The Affordable Care Act does not change the tax-law definition of dependent generally but instead adds children who have not yet attained age 27 as of the end of the taxable year as a separate group of individuals eligible for the favorable exclusion from income. Accordingly, if an employee's child has not reached age 27 as of the end of the employee's taxable year, both (i) employer-provided reimbursements made directly or indirectly to the employee for the medical care of the child and (ii) the cost of coverage under an employer-provided accident or health plan are excluded from the employee's gross income.
Under the Code, a child is defined to include an individual who is the son, daughter, stepson or stepdaughter of the employee, including individuals legally adopted by the employee or lawfully placed with the employee for legal adoption by the employee, and eligible foster children. If an individual qualifies as a child under this definition and will not reach age 27 at any time during the taxable year, the child does not also have to qualify as a dependent (e.g., the child does not have to satisfy the principal residence, financial support, and joint tax return rules) for the employee to receive this favorable tax treatment.
This income exclusion rule is effective March 30, 2010, the date the legislation was enacted. Employees who have children who will not have reached age 27 by the end of 2010 are eligible for the new tax benefit from March 30, 2010 forward if the children are already covered under the employer's plan or are added to the employer's plan at any time.
The income exclusion rule is meant to complement the new coverage requirement. The difference in the age limits between the two provisions (i.e. coverage must be available through age 26 while the exclusion is available for children who do not attain age 27 during the taxable year) appears to be intended to cover situations in which a child turns age 26 after the start of a year, and the insurer allows coverage to continue through the end of the year (as opposed to ending it immediately upon the child's turning age 26). In such a situation, the income exclusion rule would not require any imputation of income for coverage for the period between the child's 26th birthday and the end of the year.
IRS Notice 2010-38 explicitly allows employers with cafeteria plans to permit employees to immediately make pre-tax salary reduction contributions for accident or health benefits under the cafeteria plan (including a health FSA) for children under age 27, even if the plan has not yet been amended to cover such individuals. The plan amendment, however, must be made no later than December 31, 2010, and must be effective retroactive to the first date in 2010 (on or after March 30, 2010) when employees are permitted to make such contributions. In addition, the IRS intends to amend the cafeteria plan regulations, with retroactive effect to March 30, 2010, to permit employees to both revoke and/or make a new election upon change-in-status events affecting nondependent children under age 27 (e.g. when the child becomes newly eligible for coverage or eligible for coverage beyond the date on which he or she would otherwise have lost coverage).
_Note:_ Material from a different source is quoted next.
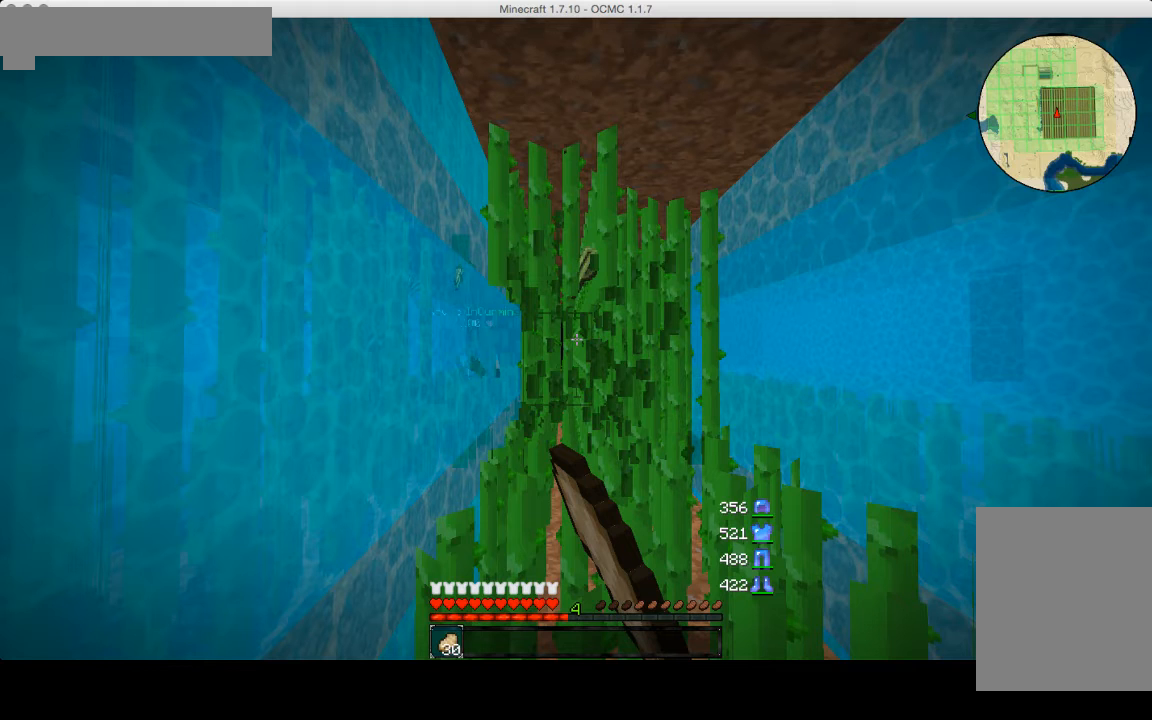
{"keys": ["w"], "mouse": ["left"], "events": []}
Taxpayers may rely on Notice 2010-38 pending the issuance of the amended regulations.
The new laws made parallel amendments effective March 30, 2010 regarding the exclusion of reimbursements for medical care costs for children who have not yet reached age 27 for retiree health accounts in qualified retirement plans, for voluntary employees' beneficiary associations (VEBAs), and for deductions of self-employed individuals for medical care insurance.